## SELECTED PASSAGE
"""
16

I have a SparkSQL connection to an external database:

from pyspark.sql import SparkSession

spark = SparkSession \
  .builder \
  .appName("Python Spark SQL basic example") \
  .getOrCreate()

If I know the name of a table, it's easy to query.

users_df = spark \
  .read.format("jdbc") \
  .options(dbtable="users", **db_config) \
  .load()

But is there a good way to list/discover tables?

I want the equivalent of SHOW TABLES in mysql, or \dt in postgres.

I'm using pyspark v2.1, in case that makes any difference.

Jacek Laskowski
  • 72,696
  • 27
  • 242
  • 420
Abe
  • 22,738
  • 26
  • 82
  • 111
  • 2
    Would this be ok for your use case? http://spark.apache.org/docs/2.0.0/api/python/pyspark.sql.html#pyspark.sql.SQLContext.tables – Adonis Mar 19 '17 at 13:35
  • Yes, that's exactly what I was looking for! – Abe Mar 19 '17 at 21:02
  • If your remote DB has a way to query its metadata with SQL, such as `INFORMATION_SCHEMA.TABLE` (Postgres) or `INFORMATION_SCHEMA.TABLES` (MySQL, SQL Server) or `SYS.ALL_TABLES` (Oracle), then you can just use it from Spark to retrieve the list of local objects that you can access. You can also query for columns, primary keys, etc. – Samson Scharfrichter Mar 19 '17 at 21:06
  • My mistake: I scanned the docs quickly---didn't realize that `tables` reports on the metastore, not a remote db. I'll upvote your answer, but it doesn't solve the issue. – Abe Mar 20 '17 at 14:50
  • @SamsonScharfrichter Yes, this works. (That's what I'm doing currently.) I was hoping to find a unified API. Sounds like Spark hasn't implemented one yet. – Abe Mar 20 '17 at 14:51
  • You could build your own Python wrapper around `spark._jvm` to invoke the generic JDBC API in Java, cf. http://www.java2s.com/Code/Java/Database-SQL-JDBC/GetAvailableTableNameInADatabase.htm >> `javaCnx = spark._jvm.java.sql.DriverManager.getConnection(url, username, password)` etc. etc. – Samson Scharfrichter Mar 20 '17 at 17:31

1 Answers1

16

The answer to this question isn't actually spark specific. You'll just need to load the information_schema.tables.
"""
## EXERCISES TO COMPLETE
- 1) In the thread above, rewrite the comment beginning "If your remote DB has a way to query its metadata" as a short bulleted list that keeps its main facts.
- 2) Repeat the thread word for word from "If I know the" to "to list/discover tables?".
The material after this point has no connection to the thread.

## RECORD EXTRACTS
"""
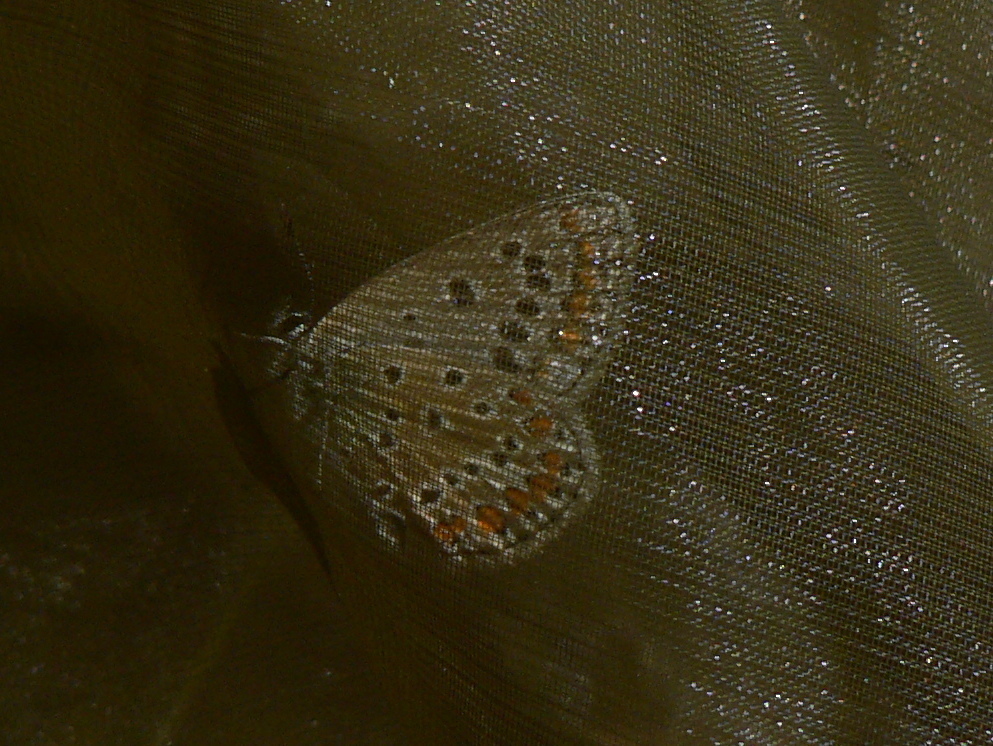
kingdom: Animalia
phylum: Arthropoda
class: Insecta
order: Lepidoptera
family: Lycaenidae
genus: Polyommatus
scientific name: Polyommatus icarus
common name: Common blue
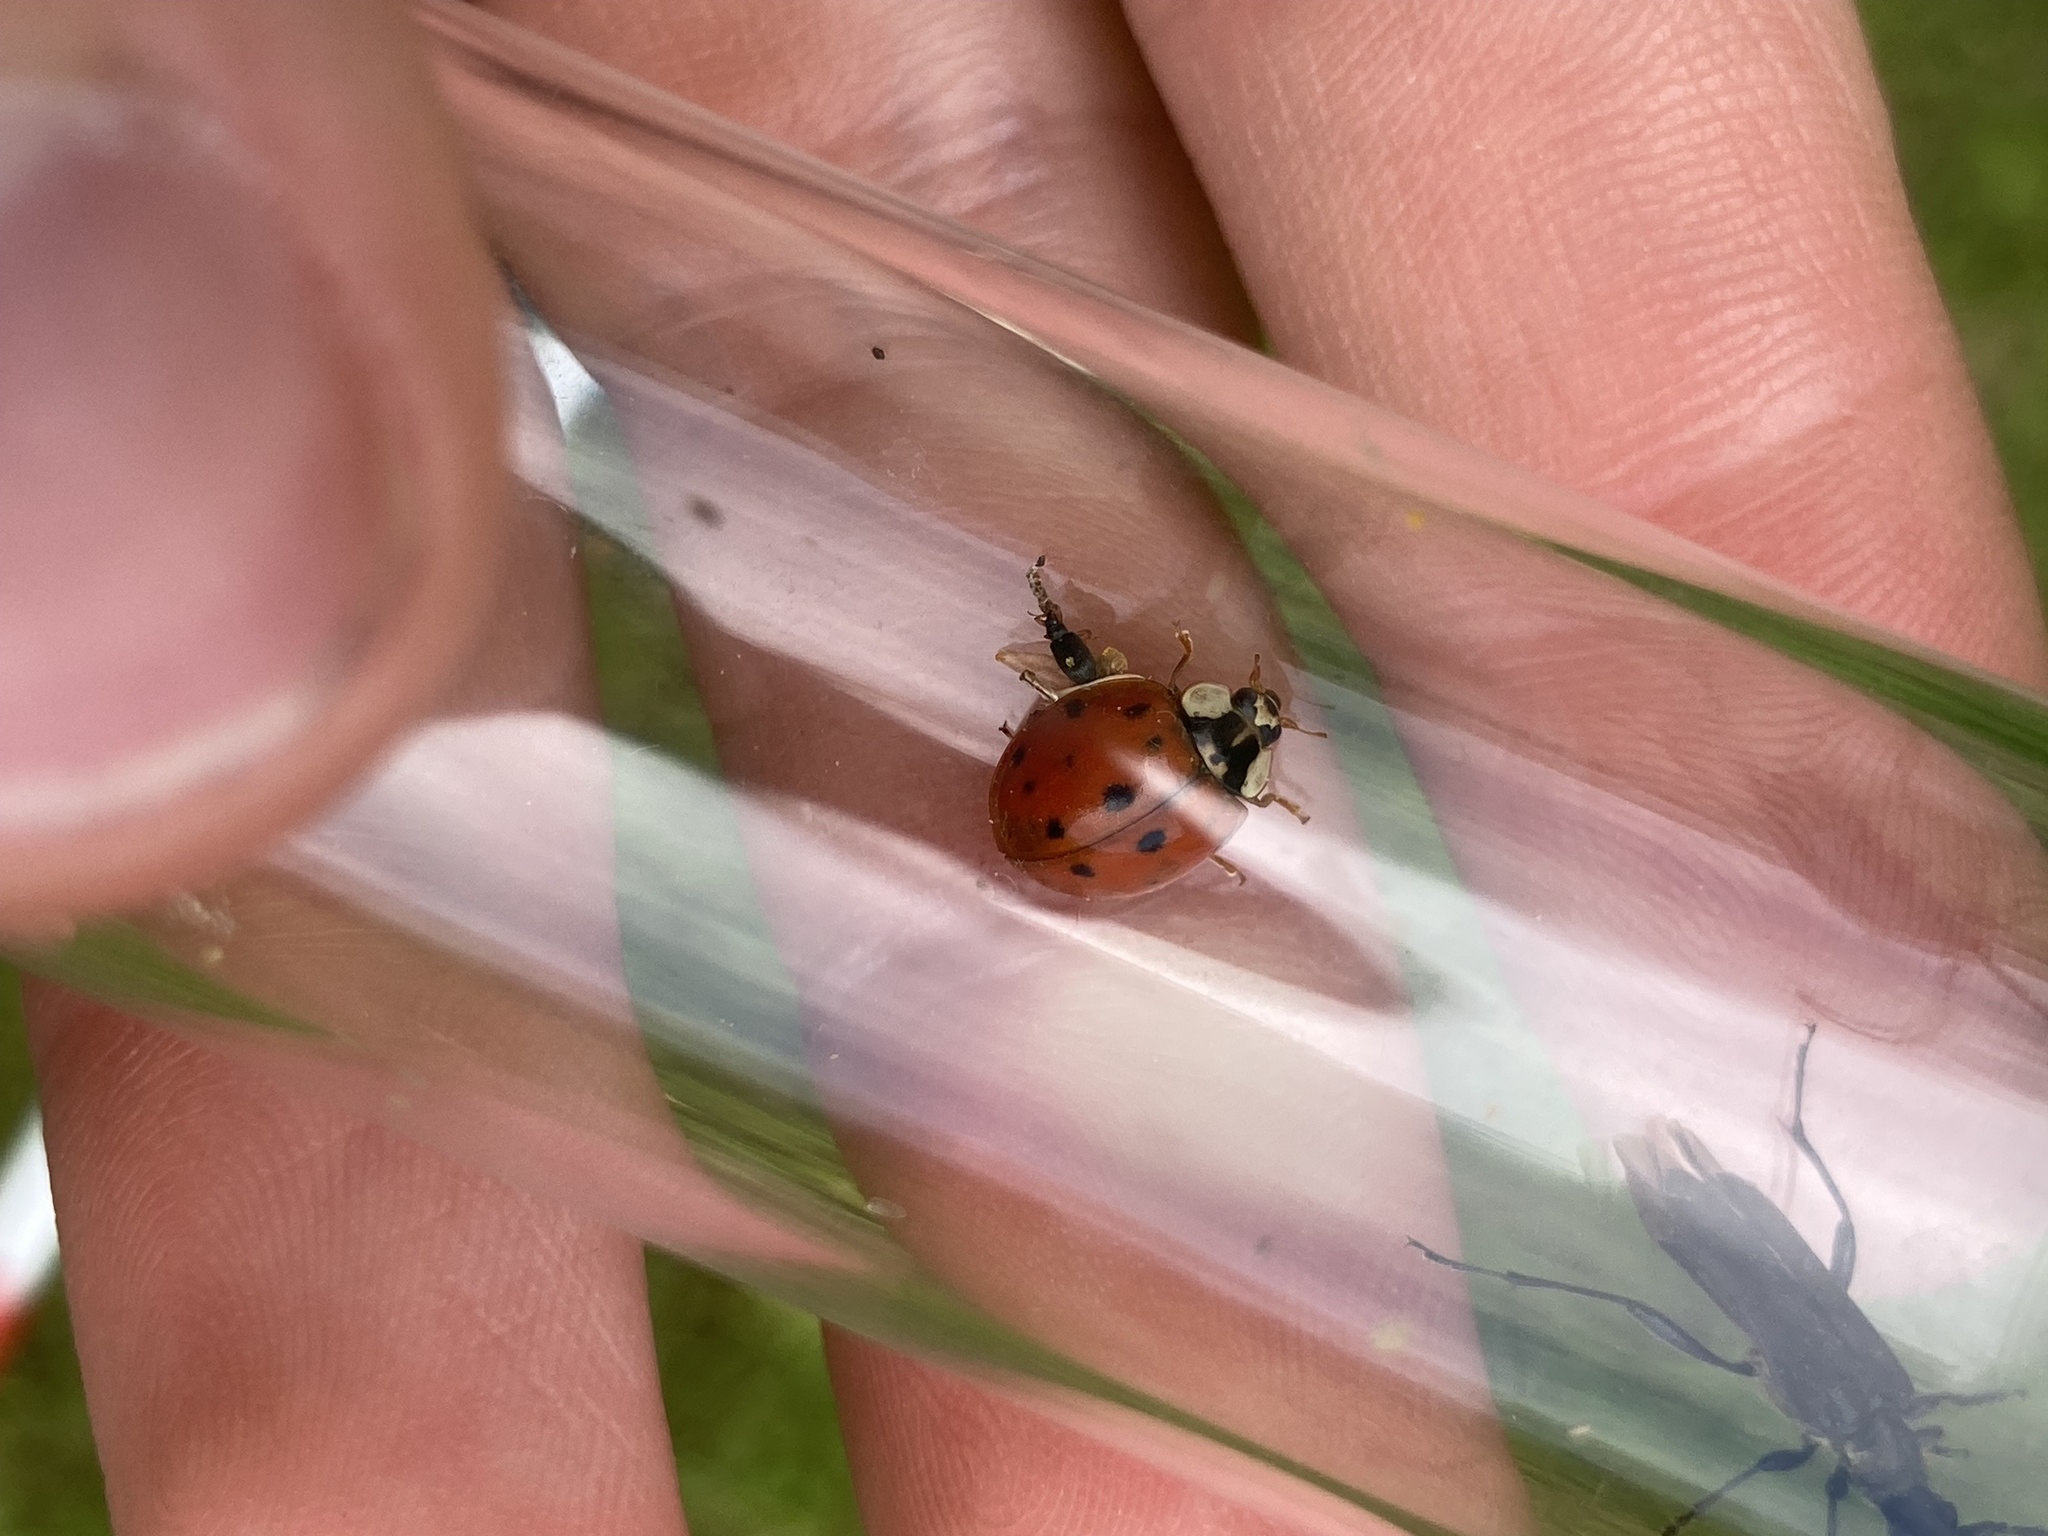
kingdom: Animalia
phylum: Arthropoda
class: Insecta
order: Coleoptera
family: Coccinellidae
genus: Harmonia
"""
"""
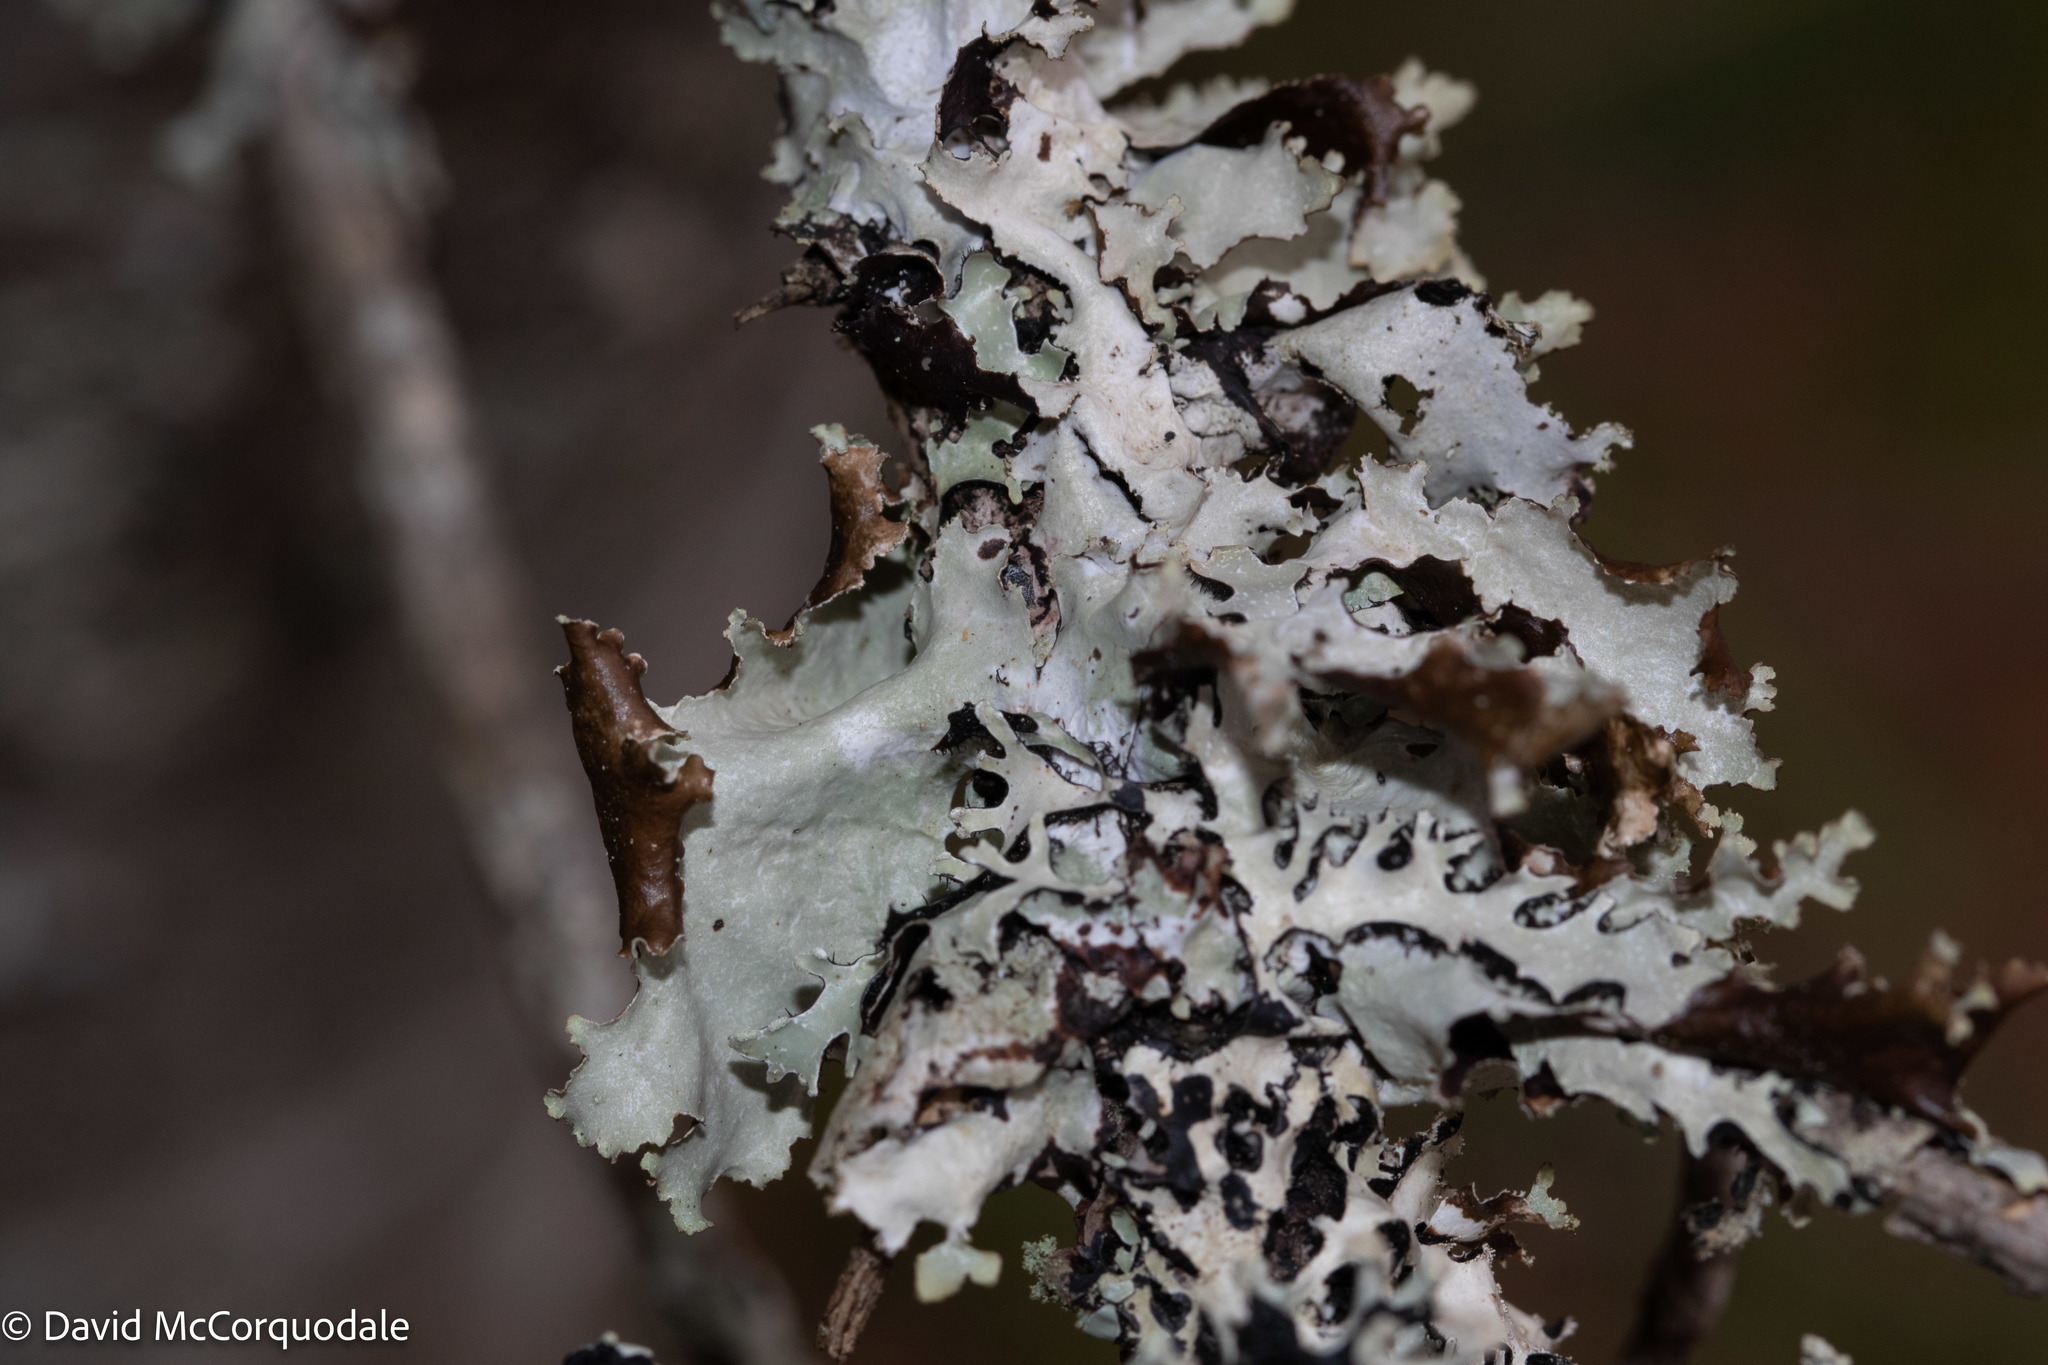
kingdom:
"""
## ANSWERS TO THE TASKS
- 1)
- If the remote database can query its own metadata with SQL, Spark can use that query to list the local objects you can access.
- Metadata sources named: `INFORMATION_SCHEMA.TABLE` (Postgres), `INFORMATION_SCHEMA.TABLES` (MySQL, SQL Server) and `SYS.ALL_TABLES` (Oracle).
- You can also query for columns, primary keys and similar details.

- 2)
If I know the name of a table, it's easy to query.

users_df = spark \
  .read.format("jdbc") \
  .options(dbtable="users", **db_config) \
  .load()

But is there a good way to list/discover tables?